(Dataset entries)
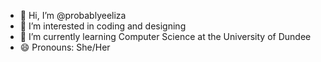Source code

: - 👋 Hi, I’m @probablyeeliza
- 👀 I’m interested in coding and designing
- 🌱 I’m currently learning Computer Science at the University of Dundee
- 😄 Pronouns: She/Her

<!---
probablyeeliza/probablyeeliza is a ✨ special ✨ repository because its `README.md` (this file) appears on your GitHub profile.
You can click the Preview link to take a look at your changes.
--->
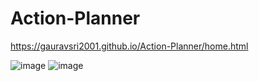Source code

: # Action-Planner
https://gauravsri2001.github.io/Action-Planner/home.html

![image](https://user-images.githubusercontent.com/93832184/215497451-1dee985b-7b91-4247-b8ac-9923161623b7.png)
![image](https://user-images.githubusercontent.com/93832184/215505211-b39e043d-20e8-4a8d-9c14-e600a12bc341.png)


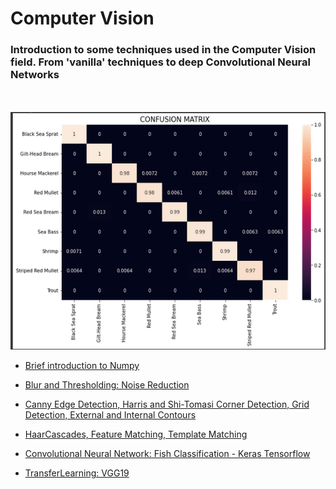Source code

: # Computer Vision
### Introduction to some techniques used in the Computer Vision field. From 'vanilla' techniques to deep Convolutional Neural Networks
<br/>
<br/>

<img src="docs/images/Screenshot from 2021-11-22 20-41-03.png"/>


- [Brief introduction to Numpy](https://github.com/Pedro-gomes8/Computer-Vision/blob/main/01-Introduction_exercise_numpy%2C_plotting_images.ipynb)

- [Blur and Thresholding: Noise Reduction](https://github.com/Pedro-gomes8/Computer-Vision/blob/main/02-Blur_Thresholding.ipynb)

- [Canny Edge Detection, Harris and Shi-Tomasi Corner Detection, Grid Detection, External and Internal Contours](https://github.com/Pedro-gomes8/Computer-Vision/blob/main/03-Border_Corner_Grid_Detection.ipynb)

- [HaarCascades, Feature Matching, Template Matching](https://github.com/Pedro-gomes8/Computer-Vision/blob/main/04-Feature_and_Template_Matching.ipynb)

- [Convolutional Neural Network: Fish Classification - Keras Tensorflow](https://github.com/Pedro-gomes8/Computer-Vision/blob/main/05-CNN_for_Fish_Classification.ipynb)

- [TransferLearning: VGG19](https://github.com/Pedro-gomes8/Computer-Vision/blob/main/06-TransferLearning.ipynb)
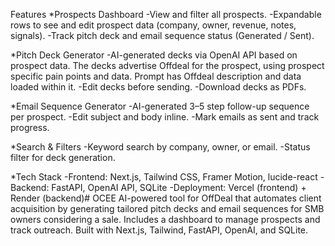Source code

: Features *Prospects Dashboard -View and filter all prospects. -Expandable rows to see and edit prospect data (company, owner, revenue, notes, signals). -Track pitch deck and email sequence status (Generated / Sent).

*Pitch Deck Generator -AI-generated decks via OpenAI API based on prospect data. The decks advertise Offdeal for the prospect, using prospect specific pain points and data. Prompt has Offdeal description and data loaded within it. -Edit decks before sending. -Download decks as PDFs.

*Email Sequence Generator -AI-generated 3–5 step follow-up sequence per prospect. -Edit subject and body inline. -Mark emails as sent and track progress.

*Search & Filters -Keyword search by company, owner, or email. -Status filter for deck generation.

*Tech Stack -Frontend: Next.js, Tailwind CSS, Framer Motion, lucide-react -Backend: FastAPI, OpenAI API, SQLite -Deployment: Vercel (frontend) + Render (backend)# OCEE
AI-powered tool for OffDeal that automates client acquisition by generating tailored pitch decks and email sequences for SMB owners considering a sale. Includes a dashboard to manage prospects and track outreach. Built with Next.js, Tailwind, FastAPI, OpenAI, and SQLite.
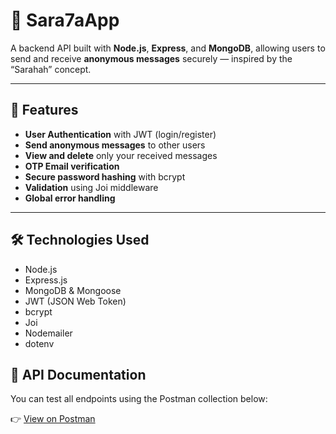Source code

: # 💬 Sara7aApp

A backend API built with **Node.js**, **Express**, and **MongoDB**, allowing users to send and receive **anonymous messages** securely — inspired by the “Sarahah” concept.

---

## 🚀 Features
- **User Authentication** with JWT (login/register)
- **Send anonymous messages** to other users
- **View and delete** only your received messages
- **OTP Email verification**
- **Secure password hashing** with bcrypt
- **Validation** using Joi middleware
- **Global error handling**

---

## 🛠️ Technologies Used
- Node.js  
- Express.js  
- MongoDB & Mongoose  
- JWT (JSON Web Token)  
- bcrypt  
- Joi  
- Nodemailer  
- dotenv

## 🧪 API Documentation

You can test all endpoints using the Postman collection below:

👉 [View on Postman](https://documenter.getpostman.com/view/34513809/2sB3QRoT9r)
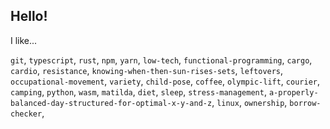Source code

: ## Hello!

I like...

`git`, `typescript`, `rust`, `npm`, `yarn`, `low-tech`, `functional-programming`, `cargo`, `cardio`, `resistance`, `knowing-when-then-sun-rises-sets`, `leftovers`, `occupational-movement`, `variety`, `child-pose`, `coffee`, `olympic-lift`, `courier`, `camping`, `python`, `wasm`, `matilda`, `diet`, `sleep`, `stress-management`, `a-properly-balanced-day-structured-for-optimal-x-y-and-z`, `linux`, `ownership`, `borrow-checker`, 
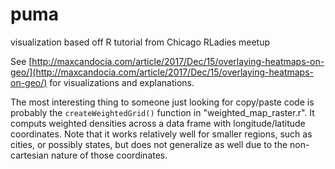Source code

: # puma
visualization based off R tutorial from Chicago RLadies meetup

See [http://maxcandocia.com/article/2017/Dec/15/overlaying-heatmaps-on-geo/](http://maxcandocia.com/article/2017/Dec/15/overlaying-heatmaps-on-geo/) for visualizations and explanations.

The most interesting thing to someone just looking for copy/paste code is probably the `createWeightedGrid()` function in "weighted_map_raster.r". It computs weighted densities across a data frame with longitude/latitude coordinates. Note that it works relatively well for smaller regions, such as cities, or possibly states, but does not generalize as well due to the non-cartesian nature of those coordinates. 
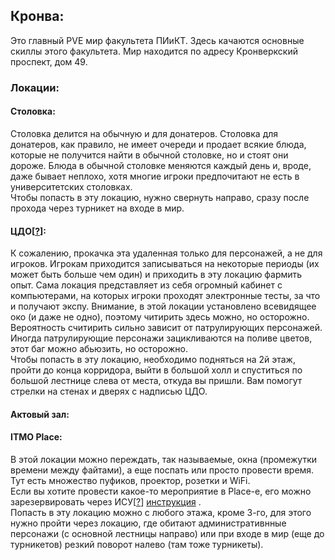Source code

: ## Кронва:
Это главный PVE мир факультета ПИиКТ. Здесь качаются основные скиллы этого факультета. Мир находится по адресу Кронверкский проспект, дом 49.

### Локации:
#### Столовка:
Столовка делится на обычную и для донатеров. Столовка для донатеров, как правило, не имеет очереди и продает всякие блюда, которые не получится найти в обычной столовке, но и стоят они дороже. Блюда в обычной столовке меняются каждый день и, вроде, даже бывает неплохо, хотя многие игроки предпочитают не есть в университетских столовках. \
Чтобы попасть в эту локацию, нужно свернуть направо, сразу после прохода через турникет на входе в мир.

#### ЦДО[[?](Abbreviations.md)]:
К сожалению, прокачка эта удаленная только для персонажей, а не для игроков. Игрокам приходится записываться на некоторые периоды (их может быть больше чем один) и приходить в эту локацию фармить опыт. Сама локация представляет из себя огромный кабинет с компьютерами, на которых игроки проходят электронные тесты, за что и получают экспу. Внимание, в этой локации установлено всевидящее око (и даже не одно), поэтому читирить здесь можно, но осторожно. Вероятность считирить сильно зависит от патрулирующих персонажей. Иногда патрулирующие персонажи зацикливаются на поливе цветов, этот баг можно абьюзить, но осторожно. \
Чтобы попасть в эту локацию, необходимо подняться на 2й этаж, пройти до конца корридора, выйти в большой холл и спуститься по большой лестнице слева от места, откуда вы пришли. Вам помогут стрелки на стенах и дверях с надписью ЦДО.

#### Актовый зал:
#### ITMO Place:
В этой локации можно переждать, так называемые, окна (промежутки времени между файтами), а еще поспать или просто провести время. Тут есть множество пуфиков, проектор, розетки и WiFi. \
Если вы хотите провести какое-то мероприятие в Place-e, его можно зарезервировать через ИСУ[[?](Abbreviations.md)] [инструкция](https://student.itmo.ru/admin/uploads/file/5d70ffc3afc11110669633.pdf) . \
Попасть в эту локацию можно с любого этажа, кроме 3-го, для этого нужно пройти через локацию, где обитают административнные персонажи (с основной лестницы направо) или при входе в мир (еще до турникетов) резкий поворот налево (там тоже турникеты).
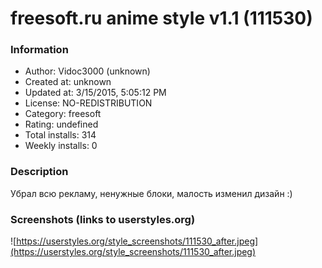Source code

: # freesoft.ru anime style v1.1 (111530)

### Information
- Author: Vidoc3000 (unknown)
- Created at: unknown
- Updated at: 3/15/2015, 5:05:12 PM
- License: NO-REDISTRIBUTION
- Category: freesoft
- Rating: undefined
- Total installs: 314
- Weekly installs: 0


### Description
Убрал всю рекламу, ненужные блоки, малость изменил дизайн :)


### Screenshots (links to userstyles.org)
![https://userstyles.org/style_screenshots/111530_after.jpeg](https://userstyles.org/style_screenshots/111530_after.jpeg)


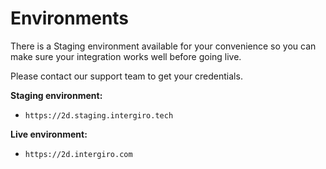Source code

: # Environments

There is a Staging environment available for your convenience so you can make sure your integration works well before going live.

Please contact our support team to get your credentials.

**Staging environment:**
 - `https://2d.staging.intergiro.tech`

**Live environment:**
 - `https://2d.intergiro.com`
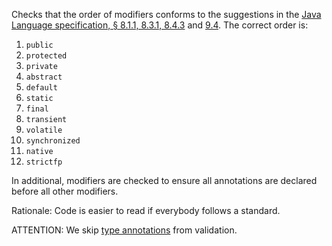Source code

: Checks that the order of modifiers conforms to the suggestions in the
[Java Language specification, § 8.1.1, 8.3.1,
8.4.3](https://docs.oracle.com/javase/specs/jls/se11/html/jls-8.html)
and
[9.4](https://docs.oracle.com/javase/specs/jls/se11/html/jls-9.html).
The correct order is:

1.  `public`
2.  `protected`
3.  `private`
4.  `abstract`
5.  `default`
6.  `static`
7.  `final`
8.  `transient`
9.  `volatile`
10. `synchronized`
11. `native`
12. `strictfp`

In additional, modifiers are checked to ensure all annotations are
declared before all other modifiers.

Rationale: Code is easier to read if everybody follows a standard.

ATTENTION: We skip [type
annotations](https://www.oracle.com/technical-resources/articles/java/ma14-architect-annotations.html)
from validation.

> **WORK TO BE COMPLETED**
Look over the data above and show each line that contains "javase".

> **EXPECTED OUTPUT**
8.4.3](https://docs.oracle.com/javase/specs/jls/se11/html/jls-8.html)
[9.4](https://docs.oracle.com/javase/specs/jls/se11/html/jls-9.html).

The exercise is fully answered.